EXTRACT:
▬▬▬▬▬▬▬▬▬▬

A pile of $100 bills
When a tax preparer makes mistakes, the taxpayer has some options for filing a complaint. But there are no federal regulations governing tax return preparation, although some states have such laws,
(LM Otero / Associated Press)

Dear Liz: I have a question about an unethical accountant. I am a retiree living on my investments. My accountant continually put me on extension and every October told me how much to pay. Finally, I created an account with the state tax agency and discovered I was being billed for interest, fees and penalties for failing to pay estimated quarterly taxes. What really gets me angry is how I was never told I needed to pay these taxes each quarter. This has been going on at least 15 years. What are my options? Is there an entity that governs the behavior of accountants?

Answer: There is — if your tax preparer is actually an accountant. Some tax preparers use that title even if they don’t have an accounting credential, said Henry Grzes, lead manager for tax practice and ethics with the American Institute of CPAs.

▬▬▬▬▬▬▬▬▬▬

REQUIRED ACTION A:
Sum up the tax advice column in two sentences.

TASK MATERIAL:
▬▬▬▬▬▬▬▬▬▬

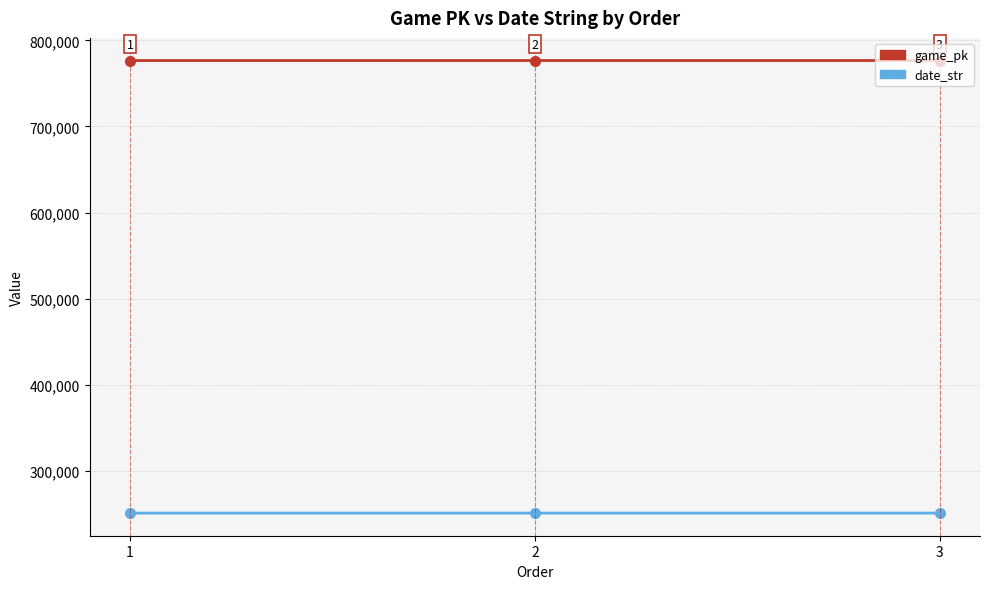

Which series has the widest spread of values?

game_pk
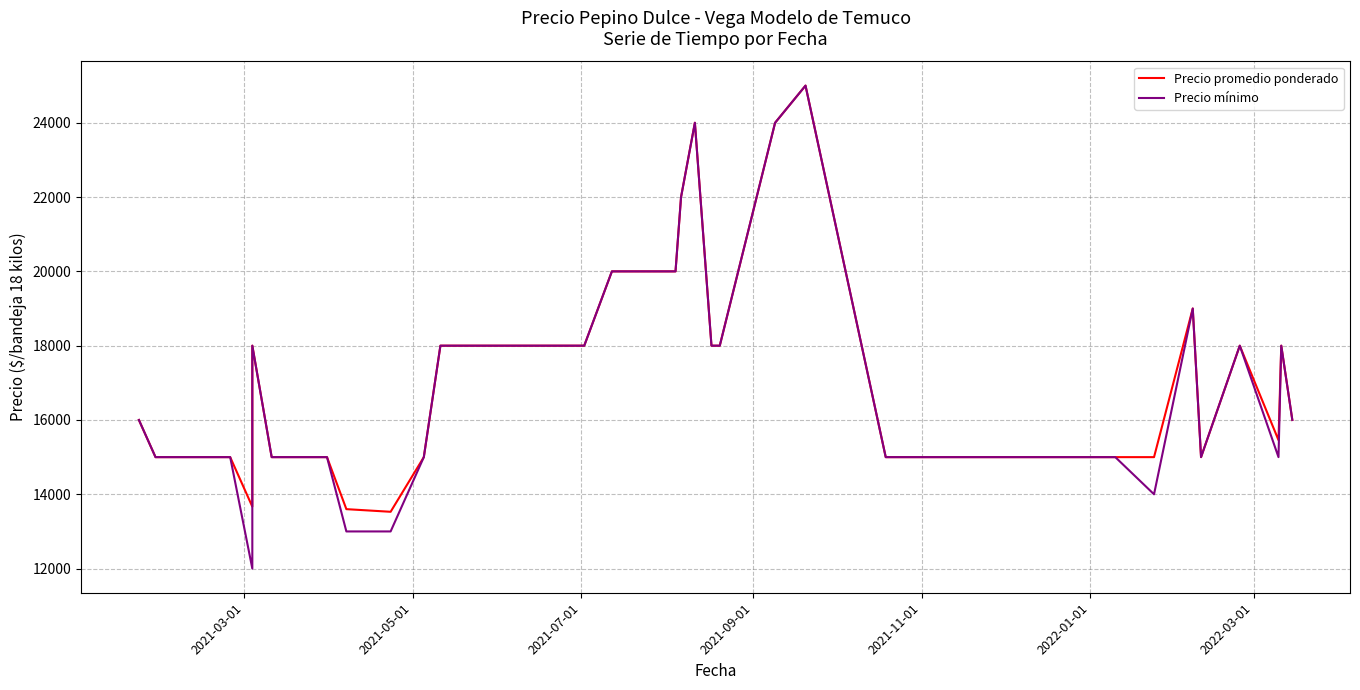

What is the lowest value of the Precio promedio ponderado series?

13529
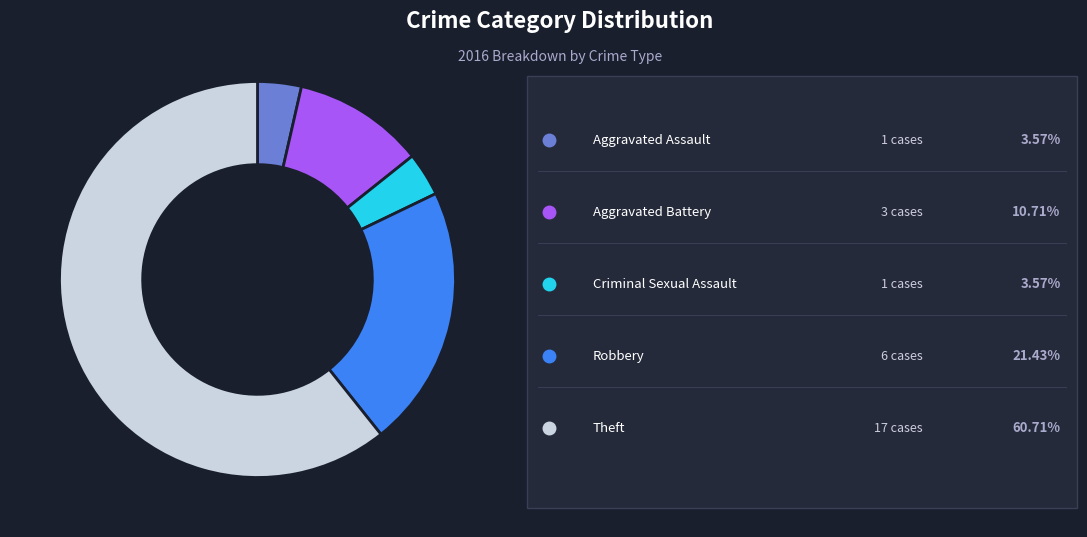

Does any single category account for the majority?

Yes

▬▬▬▬▬▬▬▬▬▬

REQUIRED ACTION B:
Please quote the stretch of the entries from the line containing "What is the" through the end of the entries, leaving the pictures out of your answer.

RESULT A:
A retiree writes that an accountant kept putting them on extension for at least 15 years without ever saying quarterly estimated taxes were due, which led to state bills for interest, fees and penalties, and asks what options exist and whether any entity governs accountants. The reply says such an entity exists only if the preparer is actually an accountant, since, according to Henry Grzes of the American Institute of CPAs, some tax preparers use that title without an accounting credential.

RESULT B:
What is the lowest value of the Precio promedio ponderado series?

13529

Does any single category account for the majority?

Yes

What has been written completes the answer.